Damon has you covered.   :welcome1:


----------



## SmokinAl (May 5, 2016)

First of all, welcome to the forum.

Since this is your first post, at your leisure would you swing over to Roll Call & introduce yourself.

Then we can all give you a proper welcome.

You can figure on 1 1/2 to 2 hours per pound for your shoulder.

If your pulling it you would want to take it to 205 IT or until a probe will go in with little to no resistance.

Al


----------



## cael (May 5, 2016)

I have an electric and usually do 2 10-12 lb guys at the same time.     I have found that the *1.5 hour / pound is at least a good starting point*.   

I like to start mine around 5:00 pm and give it good smoke for at least 4-6 hours, make sure it gets past 140 degrees for safety, and then turn it nice and low (180ish?) so that I can get a good night's sleep.  (With my smoker and Maverick digital read outs beside the bed just in case).     Then when I wake up, I can check the internal temps and pop it back up a bit, or leave it as desired.     Mine are usually done around 9-10:00 am.

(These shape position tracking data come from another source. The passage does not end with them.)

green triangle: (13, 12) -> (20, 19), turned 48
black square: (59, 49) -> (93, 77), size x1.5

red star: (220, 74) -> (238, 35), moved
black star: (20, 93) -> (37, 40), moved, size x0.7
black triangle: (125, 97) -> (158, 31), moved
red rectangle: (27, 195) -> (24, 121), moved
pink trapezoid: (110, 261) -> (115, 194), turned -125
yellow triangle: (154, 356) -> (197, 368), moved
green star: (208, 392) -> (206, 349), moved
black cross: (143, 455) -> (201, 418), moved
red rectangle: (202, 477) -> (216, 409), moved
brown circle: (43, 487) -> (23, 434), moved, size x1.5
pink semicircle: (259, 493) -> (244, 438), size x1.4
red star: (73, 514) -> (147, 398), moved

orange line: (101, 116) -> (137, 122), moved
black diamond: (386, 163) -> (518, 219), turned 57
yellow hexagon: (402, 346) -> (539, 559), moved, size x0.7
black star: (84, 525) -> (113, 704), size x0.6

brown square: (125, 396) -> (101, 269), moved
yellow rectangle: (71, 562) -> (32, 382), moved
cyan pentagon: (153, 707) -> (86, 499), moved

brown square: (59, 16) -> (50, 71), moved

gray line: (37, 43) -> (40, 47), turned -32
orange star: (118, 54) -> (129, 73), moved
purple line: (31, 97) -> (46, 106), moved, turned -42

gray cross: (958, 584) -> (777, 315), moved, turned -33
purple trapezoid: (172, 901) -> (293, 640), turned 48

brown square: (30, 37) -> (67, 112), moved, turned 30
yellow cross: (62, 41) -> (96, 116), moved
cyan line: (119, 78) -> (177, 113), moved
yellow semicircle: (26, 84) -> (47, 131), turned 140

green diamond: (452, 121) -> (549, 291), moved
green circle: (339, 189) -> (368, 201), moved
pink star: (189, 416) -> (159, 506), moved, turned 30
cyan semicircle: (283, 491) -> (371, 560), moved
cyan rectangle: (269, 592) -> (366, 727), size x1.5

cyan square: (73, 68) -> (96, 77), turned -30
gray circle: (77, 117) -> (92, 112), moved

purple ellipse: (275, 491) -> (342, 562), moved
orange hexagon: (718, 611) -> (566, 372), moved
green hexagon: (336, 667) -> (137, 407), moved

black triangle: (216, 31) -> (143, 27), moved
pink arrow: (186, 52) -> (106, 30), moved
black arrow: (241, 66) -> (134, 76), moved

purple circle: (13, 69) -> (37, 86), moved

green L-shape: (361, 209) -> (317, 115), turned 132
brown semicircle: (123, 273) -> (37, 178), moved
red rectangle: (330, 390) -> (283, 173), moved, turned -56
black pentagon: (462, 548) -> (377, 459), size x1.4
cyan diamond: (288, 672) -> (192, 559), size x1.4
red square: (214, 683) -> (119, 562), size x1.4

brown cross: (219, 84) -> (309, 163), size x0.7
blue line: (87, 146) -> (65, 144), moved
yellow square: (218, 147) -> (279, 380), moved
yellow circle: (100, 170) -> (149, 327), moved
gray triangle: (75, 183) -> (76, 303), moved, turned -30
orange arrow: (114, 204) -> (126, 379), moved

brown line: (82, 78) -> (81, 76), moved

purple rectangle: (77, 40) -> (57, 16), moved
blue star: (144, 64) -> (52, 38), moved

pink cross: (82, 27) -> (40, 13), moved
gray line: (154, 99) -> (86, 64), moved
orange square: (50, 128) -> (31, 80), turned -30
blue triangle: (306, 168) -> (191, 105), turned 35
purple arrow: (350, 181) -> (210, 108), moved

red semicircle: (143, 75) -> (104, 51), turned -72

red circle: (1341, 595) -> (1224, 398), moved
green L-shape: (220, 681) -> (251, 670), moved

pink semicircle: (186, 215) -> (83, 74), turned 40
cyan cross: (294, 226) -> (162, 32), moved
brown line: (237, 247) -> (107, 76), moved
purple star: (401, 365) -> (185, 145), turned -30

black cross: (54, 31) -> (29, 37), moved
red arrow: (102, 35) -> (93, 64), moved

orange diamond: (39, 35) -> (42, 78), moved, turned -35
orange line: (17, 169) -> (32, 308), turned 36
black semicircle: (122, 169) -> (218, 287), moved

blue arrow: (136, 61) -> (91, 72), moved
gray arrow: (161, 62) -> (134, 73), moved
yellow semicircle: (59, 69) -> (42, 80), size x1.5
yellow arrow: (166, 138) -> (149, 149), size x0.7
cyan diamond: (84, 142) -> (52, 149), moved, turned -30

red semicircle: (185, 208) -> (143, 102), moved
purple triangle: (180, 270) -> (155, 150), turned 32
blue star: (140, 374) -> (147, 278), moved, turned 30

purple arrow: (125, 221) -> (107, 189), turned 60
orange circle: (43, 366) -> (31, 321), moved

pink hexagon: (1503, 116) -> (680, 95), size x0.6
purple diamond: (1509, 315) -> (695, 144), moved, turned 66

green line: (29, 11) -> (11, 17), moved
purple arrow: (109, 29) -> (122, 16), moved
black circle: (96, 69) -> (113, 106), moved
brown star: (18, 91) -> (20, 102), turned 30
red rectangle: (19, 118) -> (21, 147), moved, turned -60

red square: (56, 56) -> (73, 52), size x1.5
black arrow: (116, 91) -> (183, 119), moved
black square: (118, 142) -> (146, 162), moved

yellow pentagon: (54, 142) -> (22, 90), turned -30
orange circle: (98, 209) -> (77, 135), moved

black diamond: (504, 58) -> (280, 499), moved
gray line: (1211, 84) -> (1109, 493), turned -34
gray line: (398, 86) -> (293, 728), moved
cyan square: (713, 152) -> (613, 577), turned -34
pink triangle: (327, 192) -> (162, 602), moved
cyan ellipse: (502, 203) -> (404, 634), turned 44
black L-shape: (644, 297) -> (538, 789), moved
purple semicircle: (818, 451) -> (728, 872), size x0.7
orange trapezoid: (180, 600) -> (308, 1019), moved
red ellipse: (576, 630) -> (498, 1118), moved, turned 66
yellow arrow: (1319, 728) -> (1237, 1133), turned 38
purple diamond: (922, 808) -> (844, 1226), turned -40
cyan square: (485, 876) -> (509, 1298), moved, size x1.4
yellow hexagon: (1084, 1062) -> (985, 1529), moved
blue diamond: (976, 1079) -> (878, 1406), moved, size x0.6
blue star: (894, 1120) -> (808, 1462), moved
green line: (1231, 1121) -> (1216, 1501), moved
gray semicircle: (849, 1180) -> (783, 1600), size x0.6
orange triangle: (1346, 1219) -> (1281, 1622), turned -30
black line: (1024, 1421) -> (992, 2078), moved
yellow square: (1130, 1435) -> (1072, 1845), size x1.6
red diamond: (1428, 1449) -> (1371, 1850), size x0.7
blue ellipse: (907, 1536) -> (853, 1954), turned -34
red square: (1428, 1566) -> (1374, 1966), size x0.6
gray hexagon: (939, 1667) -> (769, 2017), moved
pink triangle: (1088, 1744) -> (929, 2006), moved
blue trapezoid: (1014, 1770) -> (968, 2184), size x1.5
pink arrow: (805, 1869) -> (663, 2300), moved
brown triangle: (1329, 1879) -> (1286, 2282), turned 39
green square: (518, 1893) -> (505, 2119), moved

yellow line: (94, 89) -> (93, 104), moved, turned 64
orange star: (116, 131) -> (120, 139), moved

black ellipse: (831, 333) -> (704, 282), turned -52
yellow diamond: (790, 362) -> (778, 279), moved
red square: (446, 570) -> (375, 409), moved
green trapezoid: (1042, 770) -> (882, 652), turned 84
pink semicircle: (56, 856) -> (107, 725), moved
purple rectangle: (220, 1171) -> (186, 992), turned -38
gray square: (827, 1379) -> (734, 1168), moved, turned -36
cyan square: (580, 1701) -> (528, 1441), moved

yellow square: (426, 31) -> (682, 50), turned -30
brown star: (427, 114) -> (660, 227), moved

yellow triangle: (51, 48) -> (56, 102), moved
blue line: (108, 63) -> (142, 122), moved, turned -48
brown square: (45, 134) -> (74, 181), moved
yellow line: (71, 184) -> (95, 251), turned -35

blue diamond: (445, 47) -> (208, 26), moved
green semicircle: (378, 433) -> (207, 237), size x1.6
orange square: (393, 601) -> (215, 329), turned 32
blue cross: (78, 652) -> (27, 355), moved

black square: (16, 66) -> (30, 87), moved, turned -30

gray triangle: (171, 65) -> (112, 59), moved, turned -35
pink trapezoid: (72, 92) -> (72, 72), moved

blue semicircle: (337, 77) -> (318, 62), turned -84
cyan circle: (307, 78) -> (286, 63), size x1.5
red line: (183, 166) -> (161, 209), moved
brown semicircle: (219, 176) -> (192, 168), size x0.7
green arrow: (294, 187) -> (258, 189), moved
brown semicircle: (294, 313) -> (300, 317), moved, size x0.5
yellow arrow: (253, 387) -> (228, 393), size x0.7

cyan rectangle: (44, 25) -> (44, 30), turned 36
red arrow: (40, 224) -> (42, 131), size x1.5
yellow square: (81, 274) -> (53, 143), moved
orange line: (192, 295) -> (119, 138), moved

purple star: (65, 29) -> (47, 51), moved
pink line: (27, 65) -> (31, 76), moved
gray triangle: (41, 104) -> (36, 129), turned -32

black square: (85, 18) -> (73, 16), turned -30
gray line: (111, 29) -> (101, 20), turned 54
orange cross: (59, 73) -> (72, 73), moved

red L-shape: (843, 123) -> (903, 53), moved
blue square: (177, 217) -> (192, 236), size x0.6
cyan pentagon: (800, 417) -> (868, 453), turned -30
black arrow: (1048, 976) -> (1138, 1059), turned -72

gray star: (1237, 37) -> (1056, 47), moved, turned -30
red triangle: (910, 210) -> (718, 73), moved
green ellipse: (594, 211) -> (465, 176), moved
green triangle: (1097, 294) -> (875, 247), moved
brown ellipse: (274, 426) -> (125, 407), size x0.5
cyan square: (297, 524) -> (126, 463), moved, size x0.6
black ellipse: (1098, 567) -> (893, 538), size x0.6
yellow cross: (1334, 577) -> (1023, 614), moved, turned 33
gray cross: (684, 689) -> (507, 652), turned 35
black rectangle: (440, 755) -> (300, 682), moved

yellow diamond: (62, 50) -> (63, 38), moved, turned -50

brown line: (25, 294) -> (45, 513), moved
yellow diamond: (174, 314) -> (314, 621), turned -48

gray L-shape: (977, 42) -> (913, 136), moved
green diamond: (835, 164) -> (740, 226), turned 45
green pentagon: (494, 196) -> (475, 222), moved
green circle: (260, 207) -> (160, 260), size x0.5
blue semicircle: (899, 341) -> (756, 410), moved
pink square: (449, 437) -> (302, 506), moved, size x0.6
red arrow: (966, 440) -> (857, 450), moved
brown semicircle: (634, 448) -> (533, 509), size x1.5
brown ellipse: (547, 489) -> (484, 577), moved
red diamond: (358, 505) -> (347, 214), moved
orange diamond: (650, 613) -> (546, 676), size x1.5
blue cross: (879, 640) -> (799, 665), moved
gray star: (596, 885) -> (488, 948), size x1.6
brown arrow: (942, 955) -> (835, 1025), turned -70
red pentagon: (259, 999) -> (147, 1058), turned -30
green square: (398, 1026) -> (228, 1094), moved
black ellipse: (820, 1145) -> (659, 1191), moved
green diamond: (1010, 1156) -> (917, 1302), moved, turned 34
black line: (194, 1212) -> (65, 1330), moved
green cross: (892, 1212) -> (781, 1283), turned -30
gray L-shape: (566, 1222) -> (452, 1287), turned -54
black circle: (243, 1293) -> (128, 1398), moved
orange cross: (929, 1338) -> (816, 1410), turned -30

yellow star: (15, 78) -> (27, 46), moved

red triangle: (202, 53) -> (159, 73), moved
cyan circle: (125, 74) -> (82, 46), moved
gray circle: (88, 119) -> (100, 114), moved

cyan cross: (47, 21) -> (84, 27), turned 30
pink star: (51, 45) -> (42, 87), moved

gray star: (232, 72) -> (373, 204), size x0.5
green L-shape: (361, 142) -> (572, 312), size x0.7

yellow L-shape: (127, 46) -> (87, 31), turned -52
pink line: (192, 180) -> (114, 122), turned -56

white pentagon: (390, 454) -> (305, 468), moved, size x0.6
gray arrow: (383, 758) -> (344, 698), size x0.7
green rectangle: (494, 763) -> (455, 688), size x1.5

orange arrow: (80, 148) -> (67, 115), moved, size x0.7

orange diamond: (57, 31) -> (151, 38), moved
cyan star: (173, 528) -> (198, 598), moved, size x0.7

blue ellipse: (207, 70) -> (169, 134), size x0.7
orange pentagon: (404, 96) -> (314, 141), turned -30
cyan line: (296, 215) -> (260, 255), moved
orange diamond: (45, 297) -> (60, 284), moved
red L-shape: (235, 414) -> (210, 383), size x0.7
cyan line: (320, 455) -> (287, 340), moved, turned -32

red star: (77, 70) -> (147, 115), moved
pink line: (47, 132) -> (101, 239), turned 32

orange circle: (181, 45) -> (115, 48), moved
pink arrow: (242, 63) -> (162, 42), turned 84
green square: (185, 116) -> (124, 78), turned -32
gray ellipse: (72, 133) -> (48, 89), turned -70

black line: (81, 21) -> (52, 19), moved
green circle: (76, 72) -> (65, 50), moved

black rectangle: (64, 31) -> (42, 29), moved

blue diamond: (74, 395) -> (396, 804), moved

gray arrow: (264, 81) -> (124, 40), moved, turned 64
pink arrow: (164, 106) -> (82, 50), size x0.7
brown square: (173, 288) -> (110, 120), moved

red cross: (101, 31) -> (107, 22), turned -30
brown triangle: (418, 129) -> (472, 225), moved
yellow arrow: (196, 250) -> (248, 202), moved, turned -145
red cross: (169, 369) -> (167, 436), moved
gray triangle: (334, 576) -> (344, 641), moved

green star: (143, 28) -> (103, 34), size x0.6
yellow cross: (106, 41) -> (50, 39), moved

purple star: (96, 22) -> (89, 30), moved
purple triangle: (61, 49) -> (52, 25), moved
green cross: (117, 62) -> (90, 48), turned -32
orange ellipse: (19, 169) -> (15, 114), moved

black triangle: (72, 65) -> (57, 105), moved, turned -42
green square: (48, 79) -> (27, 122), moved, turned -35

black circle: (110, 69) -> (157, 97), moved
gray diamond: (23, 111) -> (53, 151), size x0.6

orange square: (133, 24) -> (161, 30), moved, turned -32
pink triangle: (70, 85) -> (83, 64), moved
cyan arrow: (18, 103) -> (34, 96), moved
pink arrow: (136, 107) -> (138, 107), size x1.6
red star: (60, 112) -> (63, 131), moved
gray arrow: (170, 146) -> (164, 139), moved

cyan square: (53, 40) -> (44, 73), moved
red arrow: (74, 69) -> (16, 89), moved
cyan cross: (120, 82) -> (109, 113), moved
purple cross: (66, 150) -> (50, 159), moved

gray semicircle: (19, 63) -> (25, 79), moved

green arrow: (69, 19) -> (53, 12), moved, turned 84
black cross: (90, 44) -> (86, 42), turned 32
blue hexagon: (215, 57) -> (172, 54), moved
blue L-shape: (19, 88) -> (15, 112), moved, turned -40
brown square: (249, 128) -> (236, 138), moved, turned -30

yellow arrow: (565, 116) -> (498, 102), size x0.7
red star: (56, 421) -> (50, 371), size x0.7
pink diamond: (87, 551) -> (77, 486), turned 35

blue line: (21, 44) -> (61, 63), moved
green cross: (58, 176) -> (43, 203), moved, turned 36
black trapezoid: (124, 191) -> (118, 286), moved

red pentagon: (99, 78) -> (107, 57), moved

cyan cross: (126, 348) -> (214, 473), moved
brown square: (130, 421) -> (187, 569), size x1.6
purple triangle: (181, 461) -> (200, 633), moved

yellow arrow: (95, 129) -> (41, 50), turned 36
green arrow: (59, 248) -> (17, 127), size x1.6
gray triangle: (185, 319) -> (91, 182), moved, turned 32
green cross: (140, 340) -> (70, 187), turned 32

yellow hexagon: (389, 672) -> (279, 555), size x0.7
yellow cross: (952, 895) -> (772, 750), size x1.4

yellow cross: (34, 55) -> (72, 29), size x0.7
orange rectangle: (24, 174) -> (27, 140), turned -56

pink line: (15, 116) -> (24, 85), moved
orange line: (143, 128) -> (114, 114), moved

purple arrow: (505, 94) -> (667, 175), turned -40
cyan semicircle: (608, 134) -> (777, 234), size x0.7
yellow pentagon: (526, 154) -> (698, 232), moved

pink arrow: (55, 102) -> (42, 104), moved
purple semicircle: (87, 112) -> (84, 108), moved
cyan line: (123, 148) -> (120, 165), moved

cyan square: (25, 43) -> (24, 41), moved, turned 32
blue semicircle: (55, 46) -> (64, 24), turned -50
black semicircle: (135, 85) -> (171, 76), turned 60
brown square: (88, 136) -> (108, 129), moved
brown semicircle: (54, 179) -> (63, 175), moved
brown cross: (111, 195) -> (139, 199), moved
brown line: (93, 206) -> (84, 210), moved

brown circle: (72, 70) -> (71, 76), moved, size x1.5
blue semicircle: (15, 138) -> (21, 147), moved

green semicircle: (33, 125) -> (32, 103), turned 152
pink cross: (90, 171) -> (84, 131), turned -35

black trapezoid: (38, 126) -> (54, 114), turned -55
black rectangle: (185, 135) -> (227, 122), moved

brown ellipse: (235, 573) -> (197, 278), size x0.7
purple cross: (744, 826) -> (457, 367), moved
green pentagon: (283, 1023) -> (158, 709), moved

So start it nice and early because after wrapping, it will keep beautifully for hours.   But yes, temperature is your only true guide.


----------



## biteme7951 (May 5, 2016)

Are you sure you don't have a package with 2 8lb shoulders in it? 16lbs is an unusually large shoulder, but they might be out there.

SmokinAl has you covered with time and temps.

Barry.


----------